[Data for processing Boundary: Start]

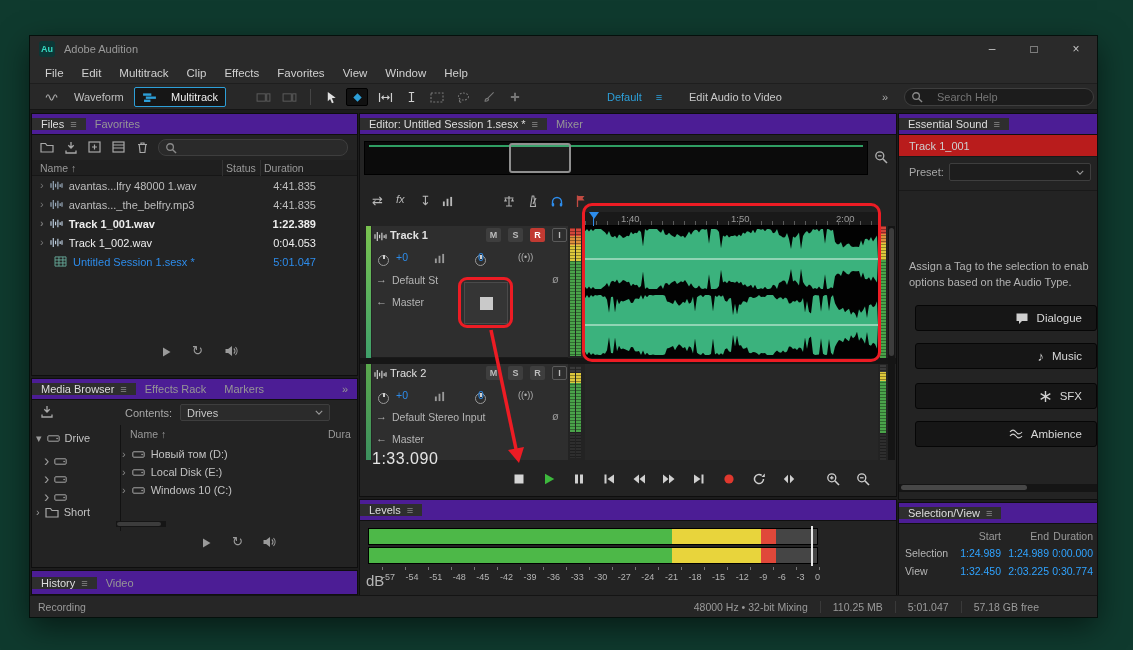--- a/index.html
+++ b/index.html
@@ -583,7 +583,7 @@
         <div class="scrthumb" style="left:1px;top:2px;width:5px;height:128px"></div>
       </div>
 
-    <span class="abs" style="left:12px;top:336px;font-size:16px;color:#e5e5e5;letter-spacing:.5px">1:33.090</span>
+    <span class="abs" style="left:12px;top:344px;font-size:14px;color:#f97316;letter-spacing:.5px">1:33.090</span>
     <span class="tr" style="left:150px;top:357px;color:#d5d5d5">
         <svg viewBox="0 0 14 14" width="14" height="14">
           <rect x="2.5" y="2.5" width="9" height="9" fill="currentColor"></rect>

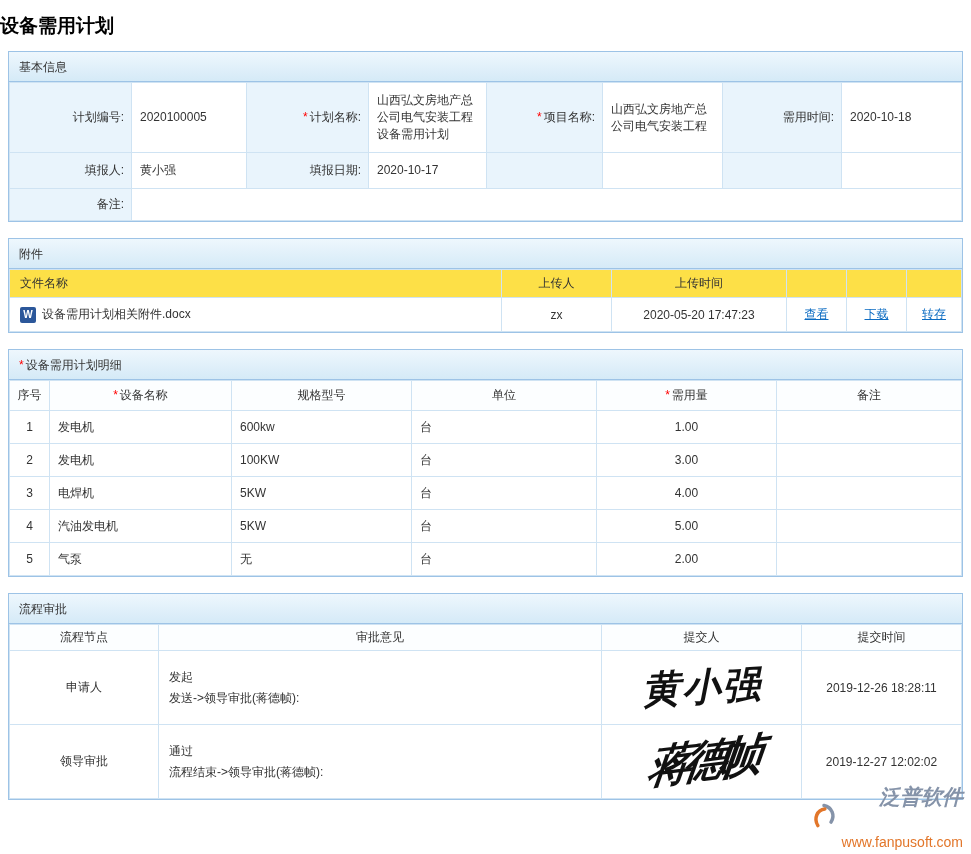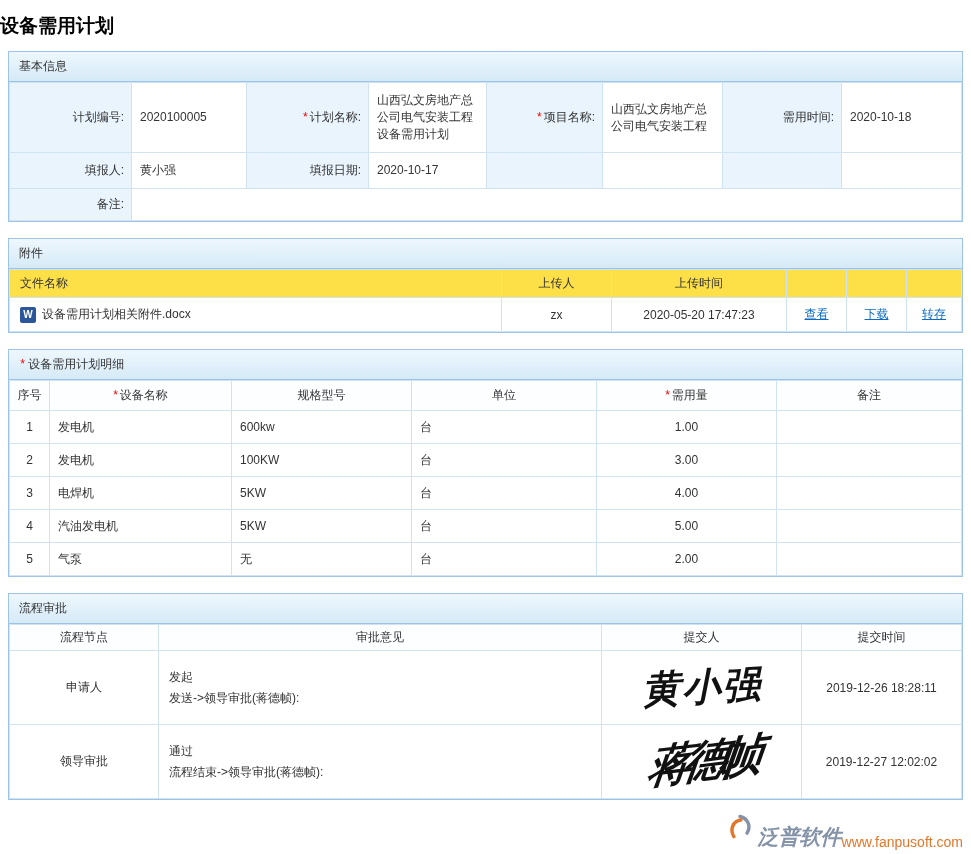--- a/index.html
+++ b/index.html
@@ -19,7 +19,7 @@
   .section-header {
     height: 30px; line-height: 30px; padding-left: 10px;
     background: linear-gradient(#eef7fd, #d5eaf7);
-    border-bottom: 1px solid #9dc3e6; color: #333; font-size: 12px; font-family: Liberation Mono, monospace;
+    border-bottom: 1px solid #9dc3e6; color: #333; font-size: 12px;
   }
   table { width: 100%; border-collapse: collapse; table-layout: fixed; }
   td, th { border: 1px solid #cfe3f3; font-size: 12px; color: #333; font-weight: normal; vertical-align: middle; }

[Data for processing Boundary: End]

How to complete this task: Retype the entries above exactly, but only from the line containing "background: linear-gradient(#eef7fd, #d5eaf7);" through the line containing "100%; border-collapse: collapse;", both included.

Output for this exercise:
     background: linear-gradient(#eef7fd, #d5eaf7);
-    border-bottom: 1px solid #9dc3e6; color: #333; font-size: 12px; font-family: Liberation Mono, monospace;
+    border-bottom: 1px solid #9dc3e6; color: #333; font-size: 12px;
   }
   table { width: 100%; border-collapse: collapse; table-layout: fixed; }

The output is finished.